Numa lógica de cruzamento do ambiente externo com o ambiente interno, apresentam-se, na tabela 4, as LAE validadas, e que julgamos necessárias para que a NATO tenha capacidade para enfrentar um quadro conflitual futuro.

 

Tabela 4 – Síntese das Linhas de Ação Estratégica e prosseguir pela NATO.

 

Em síntese, chegámos a 24 LAE, que se consideram adequadas, aceitáveis e exequíveis, para que uma organização como a NATO, marcada pelos seus 70 anos de história e de transformação, ultrapasse o gap estratégico (representado na figura 1) e possa enfrentar melhor os desafios numa ZOG.

 

Conclusões

“A NATO existe justamente para garantir a liberdade e a prosperidade (…)”[63]

 

Este artigo centrou-se na análise aos desafios que se colocarão à NATO num horizonte de médio e longo prazo (10-20 anos), tendo em vista a edificação atempada e oportuna de capacidades de defesa. Concluiu-se que a Aliança será confrontada com um leque vasto de desafios, traduzidos em ameaças e riscos, provenientes de atores estatais e não-estatais, que colocarão à prova a sua coesão e relevância, enquanto comunidade de segurança e espaço de paz, levando à necessidade de desenvolver uma estratégia alicerçada em várias linhas de ação.

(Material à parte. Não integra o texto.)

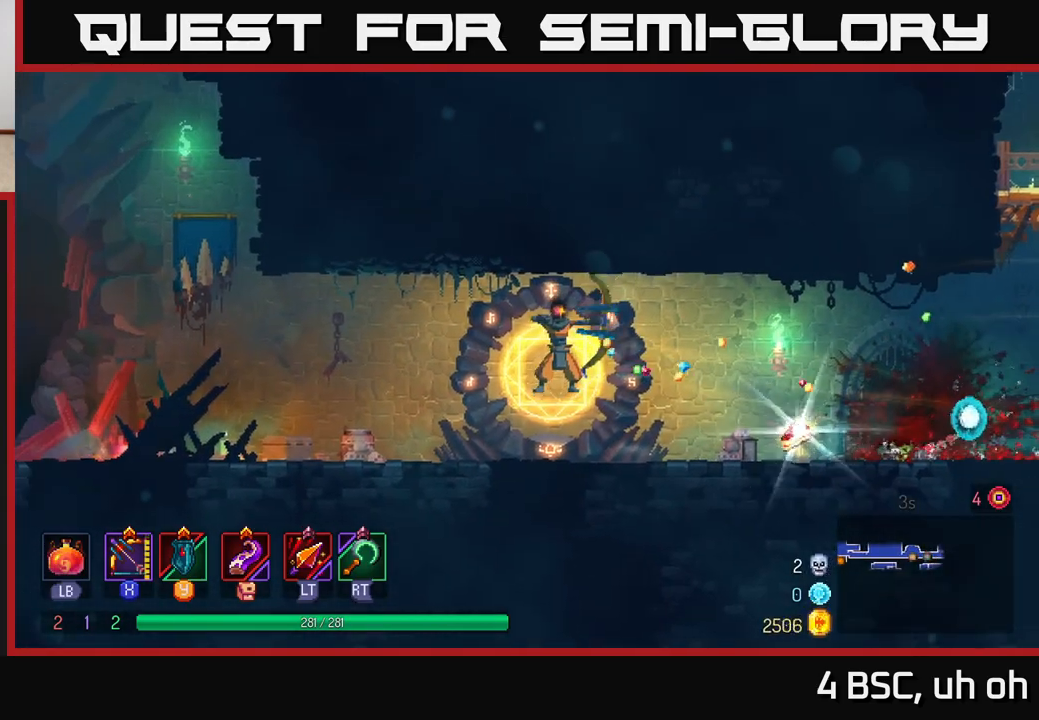
{"buttons": [], "left_stick": "right", "right_stick": "center", "events": [[150, "left_stick", "right"], [183, "X", "up"], [300, "B", "down"], [400, "B", "up"]]}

Recorrendo a uma abordagem dedutiva, centrada nos conceitos de ‘comunidade de segurança’, ‘ameaça’, ‘zona de operações’ e ‘estratégia’, procurou responder-se à questão: “Que desafios estratégicos se colocarão à NATO e qual o seu impacto na aplicação do instrumento militar?” Para o efeito, a análise incidiu sobre a NATO, enquanto organização de defesa coletiva, e as suas circunstâncias futuras. Começámos pelas circunstâncias (o ambiente externo) ao analisar os multiplicadores de efeitos e o futuro ambiente conflitual, evoluindo depois para a Aliança e o seu ambiente interno. Verificámos que a globalização e a pós-verdade serão os grandes multiplicadores de efeitos. O primeiro, porque encurta o espaço e o tempo, que passarão a ser superados por uma “ainda maior” velocidade. O segundo, porque precisa dessa mesma velocidade para se projetar no campo das ideias e das “verdades em demasia”. No que concerne ao ambiente conflitual futuro, obtiveram-se 17 situações conflituais (tabela 3), de onde se destacam: o cerco geopolítico, a ressurgência e emergência de potências competidoras (nomeadamente, a Rússia e a China, que dão ênfase a um mundo futuro tripolar, o mais instável), a proliferação de ADM e de estados frágeis, a corrida ao armamento, os ataques cibernéticos, a militarização do espaço, os perigos da tecnologia, a radicalização e seus efeitos, a ampla e mal definida gama de guerras, as alterações climáticas, as catástrofes naturais e provocadas pelo Homem, as pandemias e as dicotomias obscuras (e.g.: fronteira indefinida entre guerra e não-guerra). Ou seja, a NATO será confrontada com um contexto incognoscível.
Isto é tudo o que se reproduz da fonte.